> Your tasks
**A)** In the passage on indoor snapping turtle housing, what tank size is enough for a baby snapper for a few years?
**B)** Reproduce the part of the passage on indoor snapping turtle housing between "How deep should" and "in these areas.", inclusive.

> Passage shown
━━━━━━━━━━━━━━━━━━━━━━━━━━━━━━

Indoor:
First and foremost, you will need a large container that will hold water. If you have a baby snapper, a 20 gal tank (preferably 20 gal long) will suffice for a few years. As your turtle grows, you will have to increase the size of his tank. When in the market for a tank, take into consideration that your turtle will get bigger and bigger. A full grown snapping turtle could be kept easily in a 100 gal wide/long tank. Since your turtle will need room to swim and turn around, any tank you get should be of the wide or long variety (vs tall). You can actually save money by getting a large tank to start off with. That way you don't have to keep replacing tanks. And no, they don't get bigger because they are in a larger tank. If the size of environment determined the turtle's size, we would have house sized turtles swimming around in the Great Lakes.
How deep should the water be? The water should be at least as deep as the turtle is wide, but shallow enough for the turtle to rest on the bottom and still reach the surface by extending its neck. Unlike most other aquatic turtles, snapping turtles spend most of their time on the bottom. If you force your turtle to swim to breathe, it may drown. If your tank is large enough, you can have deeper areas for the turtle to swim and dive in, but make sure it can't become trapped in these areas.

━━━━━━━━━━━━━━━━━━━━━━━━━━━━━━

> Extracted records

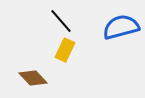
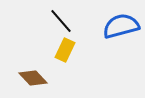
blue semicircle: moved 1 px up
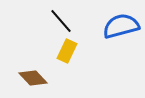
yellow rectangle: moved 2 px right, 1 px down
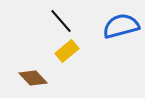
yellow rectangle: rotated 25 degrees clockwise
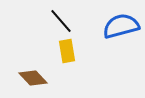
yellow rectangle: rotated 60 degrees counterclockwise
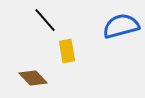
black line: moved 16 px left, 1 px up
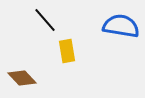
blue semicircle: rotated 24 degrees clockwise
brown diamond: moved 11 px left
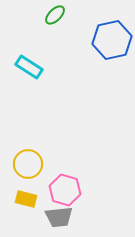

━━━━━━━━━━━━━━━━━━━━━━━━━━━━━━

> Results in order
**A)** A 20 gal tank, preferably a 20 gal long, will suffice.

**B)**
How deep should the water be? The water should be at least as deep as the turtle is wide, but shallow enough for the turtle to rest on the bottom and still reach the surface by extending its neck. Unlike most other aquatic turtles, snapping turtles spend most of their time on the bottom. If you force your turtle to swim to breathe, it may drown. If your tank is large enough, you can have deeper areas for the turtle to swim and dive in, but make sure it can't become trapped in these areas.